Yesterday I received an email from Daryl Byler, Executive Director of the Center for Justice & Peacebuilding (CJP) at Eastern Mennonite University. EMU is a place I have studied and will continue to study issues of trauma, restorative justice, conflict resolution, and other subjects, with an overall focus on building Peace. Daryl’s message, on behalf of the faculty and staff of the CJP, moved me deeply. Having studied in May with friends and peacebuilders from Nigeria, Iraq, Iran, Syria, Haiti and elsewhere, Daryl’s message touches my heart, and the hearts of many friends around the world. I share his words here with my friends in the hope that we will all redouble our efforts to build peace… everywhere.
The faculty and staff at the Center for Justice and Peacebuilding are deeply concerned about the growing number of volatile and violent situations around the world — including Afghanistan, Central America, the Democratic Republic of Congo, Iraq, Israel-Palestine, Libya, Nigeria, Pakistan, South Sudan, Syria, Ukraine and the U.S.-Mexican border. In some cases, the violence is destabilizing entire regions, uprooting thousands of people and creating large-scale humanitarian crises.
Knowing that U.S. policy has been a contributing factor in many of these conflicts, we also commit to raise these concerns with our elected officials and to engage in educational conversations with family and friends who are not aware of the root causes of these struggles. We welcome feedback from graduates on the ground as to what messages are most important to communicate.

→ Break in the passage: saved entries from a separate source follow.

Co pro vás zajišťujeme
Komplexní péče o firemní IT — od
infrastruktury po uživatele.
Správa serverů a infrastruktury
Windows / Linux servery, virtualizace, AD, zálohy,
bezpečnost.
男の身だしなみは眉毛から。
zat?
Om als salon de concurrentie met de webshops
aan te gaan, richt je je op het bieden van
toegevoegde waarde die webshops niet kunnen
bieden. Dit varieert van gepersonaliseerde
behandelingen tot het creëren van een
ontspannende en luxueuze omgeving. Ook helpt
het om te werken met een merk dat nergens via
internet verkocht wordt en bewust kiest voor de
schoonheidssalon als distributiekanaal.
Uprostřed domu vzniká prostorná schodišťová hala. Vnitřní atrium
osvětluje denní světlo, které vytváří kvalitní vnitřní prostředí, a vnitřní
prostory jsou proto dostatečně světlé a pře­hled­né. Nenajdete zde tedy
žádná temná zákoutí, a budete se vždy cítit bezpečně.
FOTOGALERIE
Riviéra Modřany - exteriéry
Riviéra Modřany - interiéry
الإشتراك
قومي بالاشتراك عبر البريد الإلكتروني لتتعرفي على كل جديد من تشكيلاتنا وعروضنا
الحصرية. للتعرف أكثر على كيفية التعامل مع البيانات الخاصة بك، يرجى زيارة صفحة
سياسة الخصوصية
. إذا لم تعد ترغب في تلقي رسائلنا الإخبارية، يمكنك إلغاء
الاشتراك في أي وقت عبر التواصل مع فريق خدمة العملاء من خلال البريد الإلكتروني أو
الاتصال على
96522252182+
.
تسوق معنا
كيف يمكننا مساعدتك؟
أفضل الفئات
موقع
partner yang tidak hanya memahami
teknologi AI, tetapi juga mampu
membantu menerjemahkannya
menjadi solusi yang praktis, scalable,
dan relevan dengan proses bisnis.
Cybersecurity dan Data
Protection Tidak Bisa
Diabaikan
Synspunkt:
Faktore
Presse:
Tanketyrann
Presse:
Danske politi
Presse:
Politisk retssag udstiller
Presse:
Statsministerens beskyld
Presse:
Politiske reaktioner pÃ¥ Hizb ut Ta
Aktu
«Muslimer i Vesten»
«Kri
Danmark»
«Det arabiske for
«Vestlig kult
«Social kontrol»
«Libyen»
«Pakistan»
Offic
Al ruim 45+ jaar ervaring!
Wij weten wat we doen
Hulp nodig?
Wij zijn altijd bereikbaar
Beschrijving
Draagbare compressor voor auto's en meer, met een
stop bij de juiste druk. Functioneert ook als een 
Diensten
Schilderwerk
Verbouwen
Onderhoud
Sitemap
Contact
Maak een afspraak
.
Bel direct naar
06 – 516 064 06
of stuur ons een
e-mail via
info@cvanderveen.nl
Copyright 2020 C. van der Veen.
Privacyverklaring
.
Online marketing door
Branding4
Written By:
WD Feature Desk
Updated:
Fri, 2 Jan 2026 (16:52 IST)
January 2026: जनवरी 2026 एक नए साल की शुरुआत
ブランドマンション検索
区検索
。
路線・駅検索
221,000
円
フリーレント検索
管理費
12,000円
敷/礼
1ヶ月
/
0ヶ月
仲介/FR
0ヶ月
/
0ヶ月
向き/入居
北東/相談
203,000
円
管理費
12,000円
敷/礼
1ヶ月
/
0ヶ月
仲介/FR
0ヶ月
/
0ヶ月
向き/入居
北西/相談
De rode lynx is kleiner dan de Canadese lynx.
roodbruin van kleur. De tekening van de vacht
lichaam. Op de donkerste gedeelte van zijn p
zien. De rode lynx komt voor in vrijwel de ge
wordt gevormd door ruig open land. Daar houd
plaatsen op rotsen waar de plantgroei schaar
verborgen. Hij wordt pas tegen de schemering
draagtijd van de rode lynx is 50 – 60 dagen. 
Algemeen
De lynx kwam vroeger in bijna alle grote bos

With regard to the current crisis in Gaza, we grieve all loss of life and add our voice to those calling upon all involved parties to agree to an immediate ceasefire and opening of Gaza’s borders so that humanitarian aid and medical assistance can reach those who have been impacted. We also endorse Amnesty International’s campaign calling on the United Nations to immediately impose a comprehensive arms embargo on Israel and Palestinian armed groups, with the aim of preventing further serious violations of international humanitarian law and human rights.
We are grateful for all in the CJP family — graduates as well as SPI and STAR alumni — who are courageously working against long odds to build just, sustainable and peaceful communities. We are holding you in our prayers and commit to supporting your work in as many ways as we can.